Il existe une certaine corrélation entre la croissance économique et la mobilité, qu'il s'agisse des transports traditionnels ou de celui des données numériques. Il est en outre indéniable que les réseaux et les données prendront une place croissante à l'avenir. Des opportunités importantes de réconcilier croissance et territoires peuvent être offertes, non pas seulement par le télétravail, mais aussi par le coworking sur l'ensemble du territoire. Une étude du Conseil d'analyse stratégique avait évalué que potentiellement 50 % des emplois pourraient être occupés en coworking deux jours par semaine, évitant les transports domicile-travail avec leur lot de pollution et de désagréments.
Autre opportunité de croissance : l'impression 3D, consistant en des systèmes de production individualisés et décentralisés constitués autour de fab labs, comme il en existe me semble-t-il déjà dans les Vosges. Tout cela nécessite du très haut débit mais aussi des évolutions de notre droit du travail. Dans les centres de coworking, il faut en effet que l'on puisse être à la fois salarié et porteur des projets nouveaux qui naîtront de la rencontre avec les autres membres.

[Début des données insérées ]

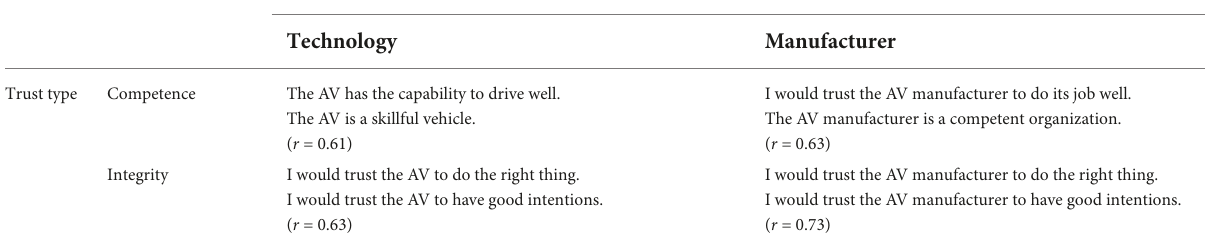
TABLE 2 Measures used to assess competence and integrity in autonomous vehicle (AV) technology and manufacturers.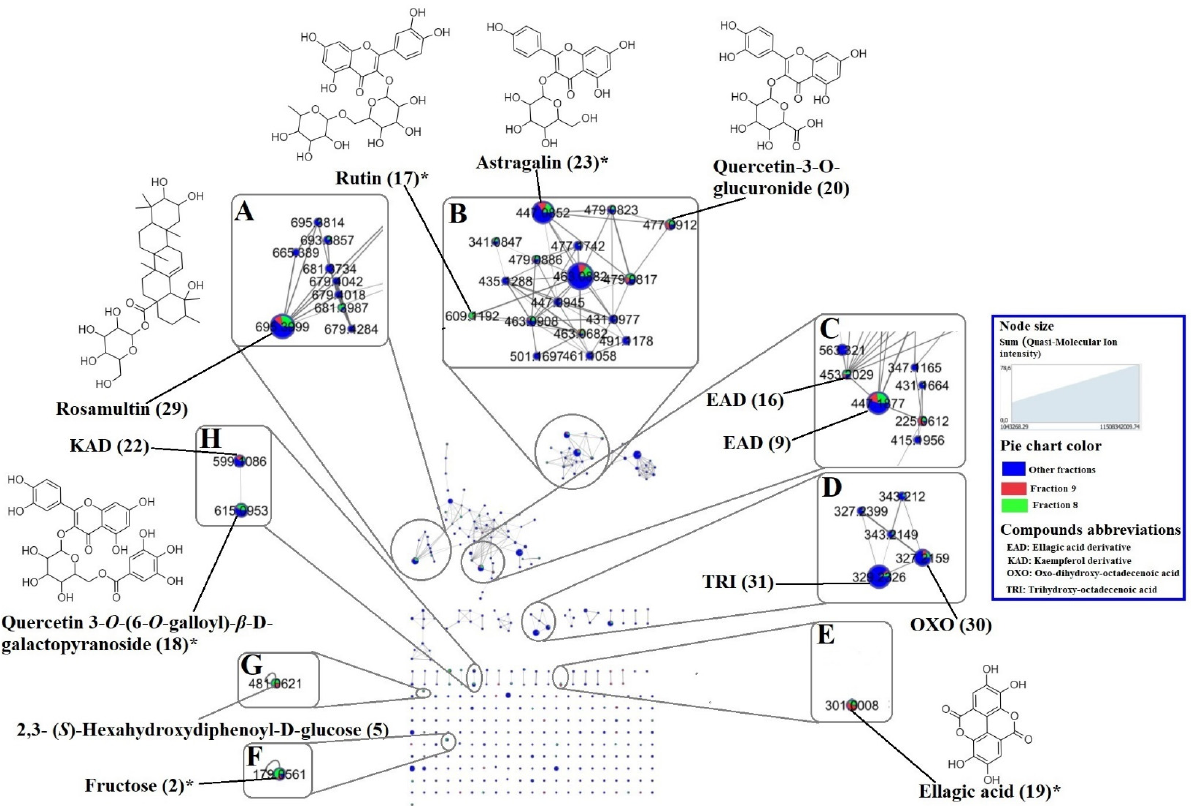
Figure 1. Molecular network of fractions 1 to 9 of Terminalia leiocarpa leaves MeOH extract showing the major compounds in fractions 8 (green), 9 (red), and other fractions (blue). The numbers indicate the identification code of the compounds and asterisks show the compounds whose identification was confirmed by injection with the standard. ( A ) triterpenic derivatives, ( B ) O -glycosylated flavonoids, ( C ) ellagic acid derivatives, ( D ) fatty acids, ( E ) ellagic acid, ( F ) sugar, ( G ) tannin, ( H ) glycosylated galloylated flavonoids. Edge widths are proportional to the level of similarity (cosine score). The size of the nodes is proportional to the sum of quasi-molecular ion intensity of fractions 1 to 9. * compounds identified by standard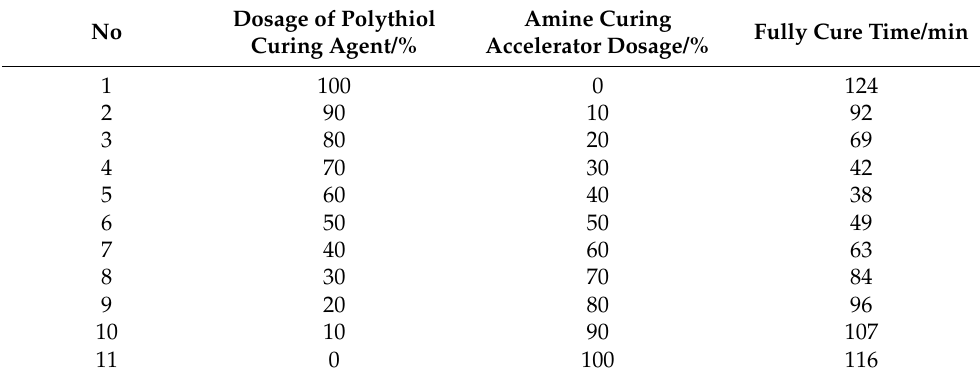
Table 1. Curing time of curing agent system with different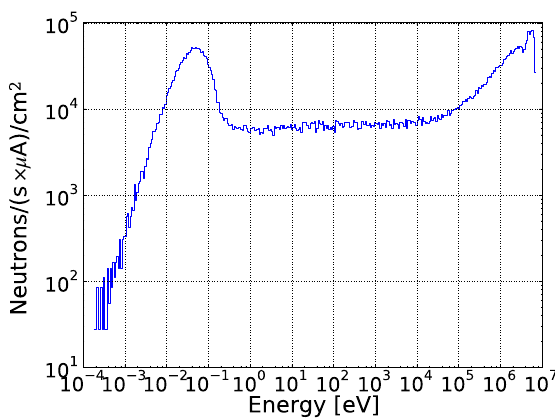
Figure 3: Simulated neutron energy spectrum at the exit port of the current moderator/shielding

Pour favoriser la croissance sur nos territoires, il convient de reconnaître un droit des collectivités territoriales à l'expérimentation. Il est important que l'on puisse essayer de nouvelles formes de production et d'organisation, sans être immédiatement taxés ou mis en concurrence avec d'autres modes d'actions plus traditionnels. Je songe notamment à l'économie du partage ou au crowdfunding ; tel est l'état d'esprit que j'ai voulu insuffler à l'Ademe lorsque j'en étais la présidente, afin d'accompagner les projets sans les réglementer. On ne peut pas empêcher ces nouvelles formes de coopération et nous devrions maintenir des espaces de liberté pour développer des modèles différents, qui sont autant de potentiels de croissance pour demain.

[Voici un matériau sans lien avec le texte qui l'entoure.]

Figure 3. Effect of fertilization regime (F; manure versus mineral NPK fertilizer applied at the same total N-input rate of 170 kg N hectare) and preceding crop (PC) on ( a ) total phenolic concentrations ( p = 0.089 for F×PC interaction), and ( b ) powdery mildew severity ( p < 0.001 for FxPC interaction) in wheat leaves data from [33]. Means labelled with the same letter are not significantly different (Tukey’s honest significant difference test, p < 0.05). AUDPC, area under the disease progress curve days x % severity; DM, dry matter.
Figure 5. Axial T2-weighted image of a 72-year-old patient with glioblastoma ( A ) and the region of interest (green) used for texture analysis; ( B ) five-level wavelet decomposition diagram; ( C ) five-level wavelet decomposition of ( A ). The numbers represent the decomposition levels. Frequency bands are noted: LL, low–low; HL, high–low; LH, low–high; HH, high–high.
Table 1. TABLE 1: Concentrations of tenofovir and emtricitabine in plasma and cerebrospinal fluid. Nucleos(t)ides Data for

Autre sujet, celui des données personnelles et du big data qui sera crucial dans la prochaine décennie. Dans dix ans, les objets et les ordinateurs seront en effet capables de se connecter entre eux tels ces réfrigérateurs qui s'occupent de vérifier les dates de péremption des produits et qui renouvellent les commandes d'eux-mêmes. Des données liées à notre mode de vie vont donc circuler et être utilisées ; c'est l'un des enjeux du projet de traité de libre-échange entre l'Europe et les États-Unis. Quant à l'identification de ces données personnelles, songez que c'est probablement Facebook qui s'en chargera pour le Royaume-Uni... Sachons anticiper ces évolutions pour que notre réglementation suive les progrès technologiques.

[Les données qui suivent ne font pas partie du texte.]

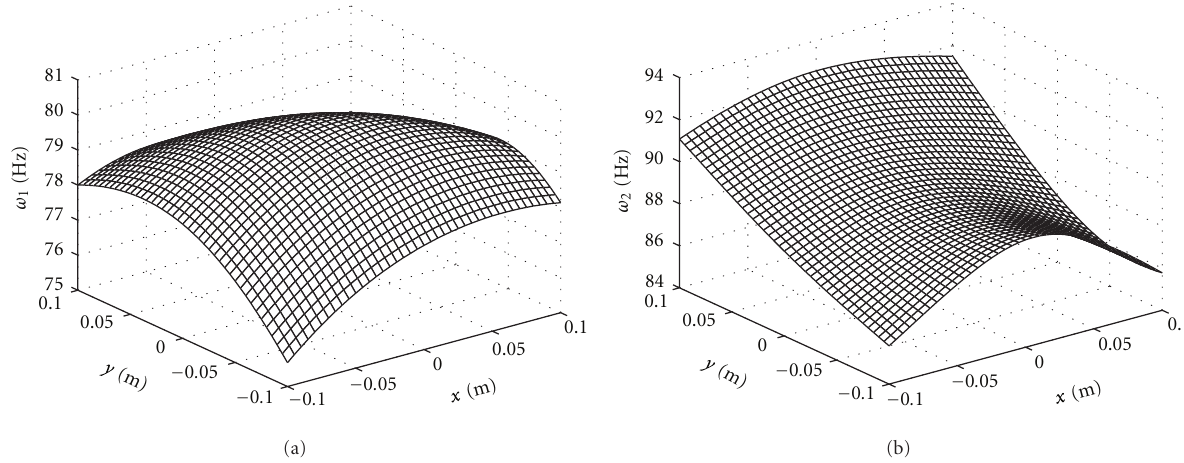
Figure 5: Distributions of the natural frequencies in the workspace. (a) First-order natural frequency. (b) Second-order natural frequency.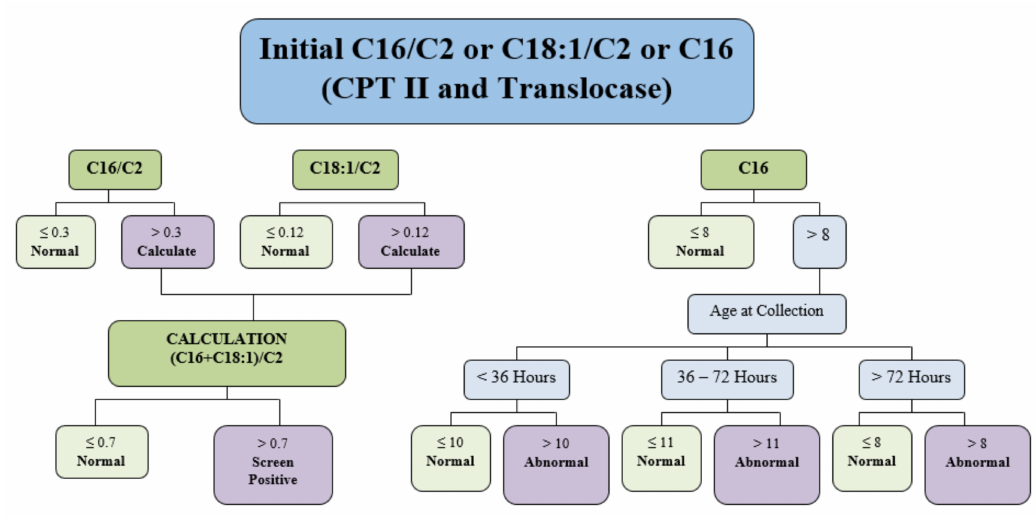
Figure 1. Algorithm used in 2014 for Newborn Screening for CPT II deficiency and CACT deficiency. The logic in this figure has since been updated. Currently, (C16 + C18:1)/C2 is the primary screening biomarker with a cut-off of >0.7 as screening positive. All acylcarnitine values are in µ mol/L.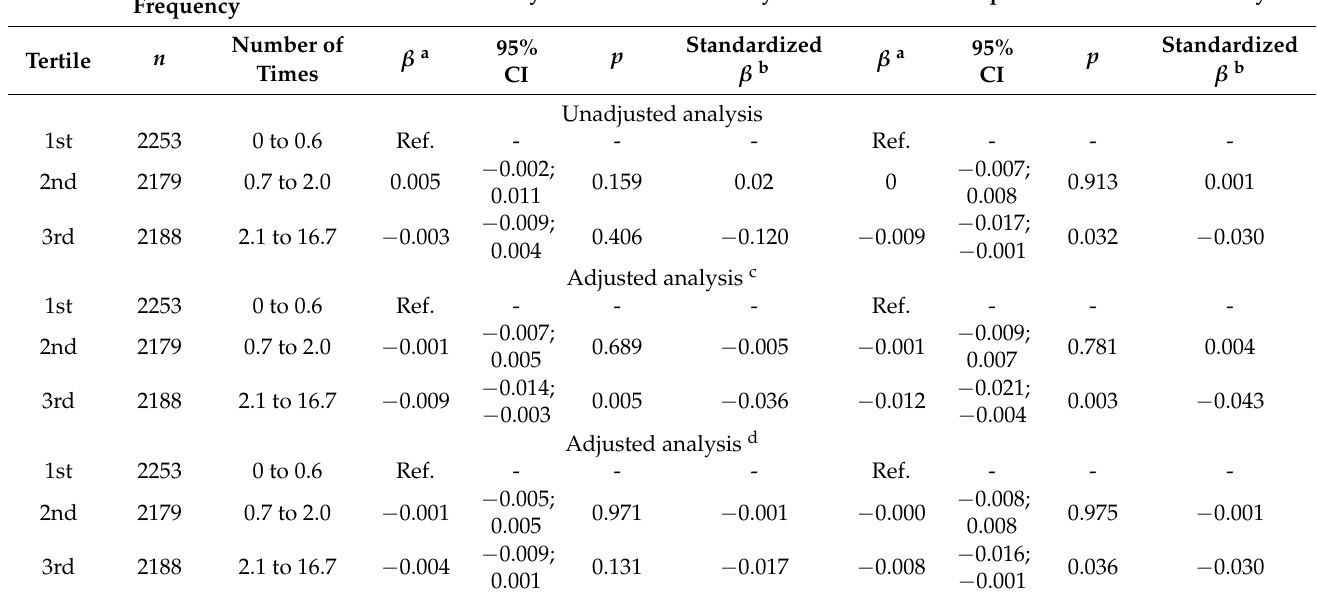
Table 3. Association between the daily consumption frequency of sugar-sweetened beverages and bone mineral density in young people of the RPS Brazilian Birth Cohorts Consortium (Ribeir ã o Preto, Pelotas, and S ã o Lu í s). Ribeir ã o Preto 2016/2017, Pelotas 2015/2016, and S ã o Lu í s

En 2023, l'objectif de 23 % d'énergies renouvelables sera atteint... si tout va bien. De nouveaux secteurs industriels seront donc matures. Ce sera vrai pour l'éolien et le solaire thermique, voire le photovoltaïque. Il faudra veiller à favoriser ces filières par une fiscalité écologique adaptée.
Enfin, nous savons qu'en 2030, notre population aura vieilli. La France et la Turquie seront plus peuplées que l'Allemagne tandis que la population de l'Afrique aura doublé. Autant dire que nous aurons tout intérêt à accompagner ce continent en matière d'accès à l'énergie. Ici, nous devrions assister à de véritables épidémies de diabète, de maladies neuro-dégénératives, d'allergies ou encore d'affections respiratoires. Sans politiques de prévention, cela nous coûtera très cher. Notre système économique actuel n'est pas propice au développement d'une vraie politique de santé publique puisqu'il « vit » de la maladie : en forçant le trait, on serait tenté de dire que la baisse du nombre de malades pourrait avoir un effet négatif sur la croissance. On a bien vu la question du vieillissement, mais je crois que l'on a complètement sous-estimé ces évolutions en matière sanitaire.